In case you forgot, it's still winter in Minnesota.
Temperatures ranged from 26-below zero in northeastern Minnesota to the single digits below zero in the southern part of the state Saturday morning, the National Weather Service says.
And despite sunny skies, high temperatures aren't expected to climb higher than the low teens.
But there's some good news for those anxiously awaiting spring. Meteorologist Paul Huttner wrote on MPR News' Updraft blog that this is likely the coldest morning for the rest of winter.
Plowable snow by Sunday?
After the bitter cold morning, snow is expected to spread into the state Saturday night.

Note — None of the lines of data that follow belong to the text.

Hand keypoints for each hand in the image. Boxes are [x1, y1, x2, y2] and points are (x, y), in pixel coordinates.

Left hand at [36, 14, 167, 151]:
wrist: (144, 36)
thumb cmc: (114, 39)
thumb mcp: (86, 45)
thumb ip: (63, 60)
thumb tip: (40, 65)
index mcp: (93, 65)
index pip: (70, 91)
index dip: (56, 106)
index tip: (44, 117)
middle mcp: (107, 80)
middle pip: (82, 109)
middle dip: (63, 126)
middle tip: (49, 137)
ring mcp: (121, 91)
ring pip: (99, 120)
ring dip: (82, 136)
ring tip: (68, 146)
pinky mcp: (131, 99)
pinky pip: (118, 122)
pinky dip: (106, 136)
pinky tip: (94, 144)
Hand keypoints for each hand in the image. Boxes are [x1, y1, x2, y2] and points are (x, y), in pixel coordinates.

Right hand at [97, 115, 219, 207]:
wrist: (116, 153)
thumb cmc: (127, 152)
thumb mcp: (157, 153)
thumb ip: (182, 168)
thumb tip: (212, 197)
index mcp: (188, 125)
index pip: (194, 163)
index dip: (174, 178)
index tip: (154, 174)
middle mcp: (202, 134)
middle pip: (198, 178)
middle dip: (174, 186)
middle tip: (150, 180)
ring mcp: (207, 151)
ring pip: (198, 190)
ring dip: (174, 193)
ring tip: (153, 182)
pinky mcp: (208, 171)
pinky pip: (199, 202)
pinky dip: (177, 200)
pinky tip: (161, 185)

A low-pressure system is moving into the area late Saturday into Sunday, dumping 2-6 inches of snow in the region by Sunday afternoon, the National Weather Service says.
The heaviest snow is expected from southeastern Minnesota into northeastern Iowa and far southwestern Wisconsin, where a winter weather advisory is in effect from 9 p.m. Saturday to noon Sunday.

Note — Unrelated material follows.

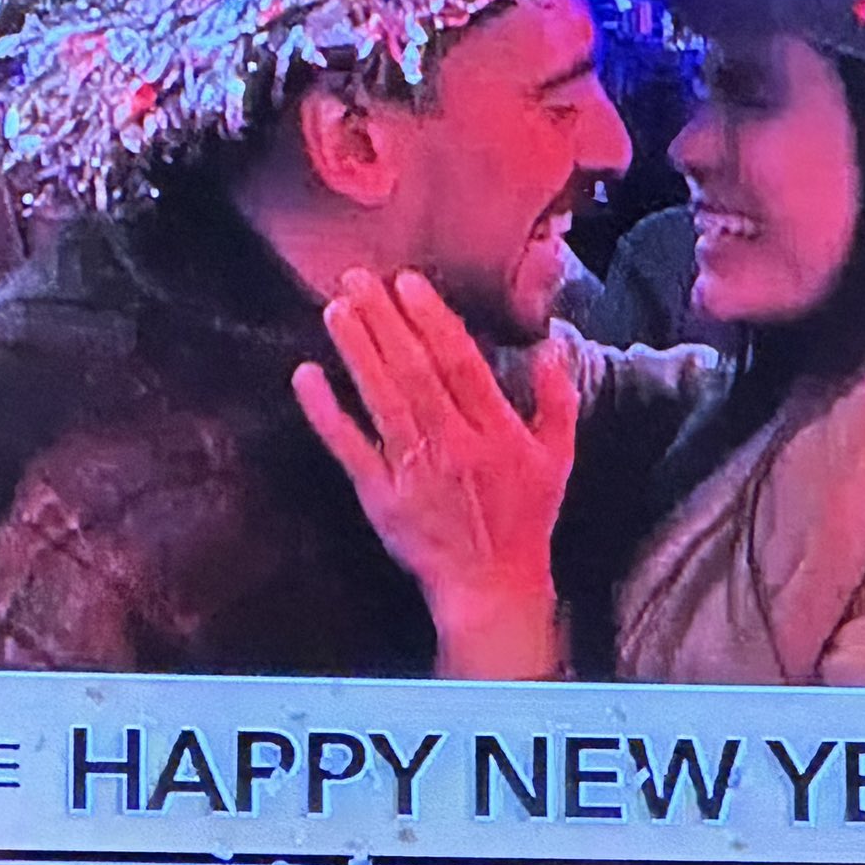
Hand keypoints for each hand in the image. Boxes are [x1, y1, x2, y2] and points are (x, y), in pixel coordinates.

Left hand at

The heaviest snowfall rates are expected between midnight at 6 a.m. Sunday, with the weather service noting 30 mph wind gusts could lead to areas of blowing and driving snow in the advisory area.
But with the snow comes warmer temperatures. Highs Sunday will range in the teens to mid-20s, with temperatures for Presidents' Day expected to be in the mid-20s to mid-30s, the weather service says.
The warming trend continues through next week, with highs in the lower 40s possible by Friday.
Meteorologist Paul Douglas called the warm weather next week a "rapid thaw" on the Star Tribune's weather blog, saying if there wasn't snow on the ground the Twin Cities could see temperatures in the 50s.
Douglas says we'll get a taste of spring, that may even include some rain showers.